Overview
Nature has been doing R&D for 3.8 billion years. Whatever problem we are trying to solve (flying, sticking, filtering water), nature has probably already solved it—and done it more efficiently, without toxic waste. Biomimicry is the humility to ask: “How would nature do this?”
Core Idea
The core idea is Nature as Mentor. Instead of trying to dominate nature, we should emulate it. Nature runs on sunlight, uses only the energy it needs, fits form to function, and recycles everything.
Formal Definition
The imitation of the models, systems, and elements of nature for the purpose of solving complex human problems.
Intuition
- Human Engineering: Heat, beat, and treat. We make things by heating metal to 2000 degrees and pounding it. It’s energy-intensive and wasteful.

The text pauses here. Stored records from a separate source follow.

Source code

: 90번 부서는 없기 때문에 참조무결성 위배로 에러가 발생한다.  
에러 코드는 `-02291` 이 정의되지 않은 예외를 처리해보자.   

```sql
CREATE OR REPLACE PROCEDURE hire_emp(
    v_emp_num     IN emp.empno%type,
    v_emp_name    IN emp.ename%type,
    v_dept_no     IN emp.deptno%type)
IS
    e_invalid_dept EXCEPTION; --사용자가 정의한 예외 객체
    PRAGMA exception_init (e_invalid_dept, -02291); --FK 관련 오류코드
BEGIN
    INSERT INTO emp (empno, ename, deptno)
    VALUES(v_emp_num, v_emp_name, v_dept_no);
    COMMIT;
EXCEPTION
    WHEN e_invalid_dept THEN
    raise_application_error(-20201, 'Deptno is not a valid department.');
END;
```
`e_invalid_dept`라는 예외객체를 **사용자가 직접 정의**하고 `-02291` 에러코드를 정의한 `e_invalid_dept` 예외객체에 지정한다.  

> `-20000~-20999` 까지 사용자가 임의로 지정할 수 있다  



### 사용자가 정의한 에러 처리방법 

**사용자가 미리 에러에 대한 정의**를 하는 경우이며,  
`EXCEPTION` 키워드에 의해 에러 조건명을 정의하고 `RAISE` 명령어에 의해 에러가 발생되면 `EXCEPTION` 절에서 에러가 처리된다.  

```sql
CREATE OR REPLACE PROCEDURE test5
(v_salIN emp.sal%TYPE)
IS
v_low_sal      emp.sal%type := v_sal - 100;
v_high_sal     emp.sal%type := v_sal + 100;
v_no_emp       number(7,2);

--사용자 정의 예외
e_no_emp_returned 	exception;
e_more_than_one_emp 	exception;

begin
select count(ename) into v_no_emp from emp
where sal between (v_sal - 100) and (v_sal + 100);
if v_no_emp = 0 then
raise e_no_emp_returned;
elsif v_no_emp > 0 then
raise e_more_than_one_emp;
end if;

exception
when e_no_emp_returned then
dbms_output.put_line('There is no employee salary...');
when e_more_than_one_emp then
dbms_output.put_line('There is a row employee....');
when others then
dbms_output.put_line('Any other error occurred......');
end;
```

- Nature’s Engineering: A spider makes silk (stronger than steel) at room temperature, using water and dead flies. It is elegant and sustainable.
Examples
- Velcro: Invented by George de Mestral after he took his dog for a walk and got burrs stuck in its fur. He looked at the burrs under a microscope and saw tiny hooks. He mimicked them to create the hook-and-loop fastener.
- Shinkansen Bullet Train: The train was so fast it created a sonic boom when entering tunnels. The engineer (a birdwatcher) redesigned the nose to look like the beak of a Kingfisher (which dives into water without a splash). It made the train quieter and 10% more efficient.
- Sharkskin Swimsuits: Shark skin has tiny scales (denticles) that reduce drag. Speedo copied this texture for swimsuits, which were so fast they were banned from the Olympics.
Common Misconceptions
- It’s just “using nature”: Using wood to build a house is bioutilization. Designing a concrete that heals itself like skin is biomimicry.
- It’s always green: You can use biomimicry to make a better weapon. It’s a tool, not a moral philosophy (though the movement emphasizes sustainability).
Related Concepts
- Circular Economy: An economy where there is no waste, only food for the next cycle. Modeled on ecosystems.
- Generative Design: Using AI to evolve designs (like a bone structure) rather than drawing them.
Applications
- Architecture: Buildings that cool themselves like termite mounds (The Eastgate Centre in Zimbabwe).
- Wind Turbines: Blades with bumps on the edge like a Humpback Whale fin, which increases lift.
Criticism / Limitations
- Complexity: Nature is incredibly complex. It is hard to copy a spider’s spinneret. We often can only copy the shape, not the chemistry.
Further Reading
- Benyus, Janine. Biomimicry: Innovation Inspired by Nature. 1997. (The book that started the movement).
- Pawlyn, Michael. Biomimicry in Architecture. 2011.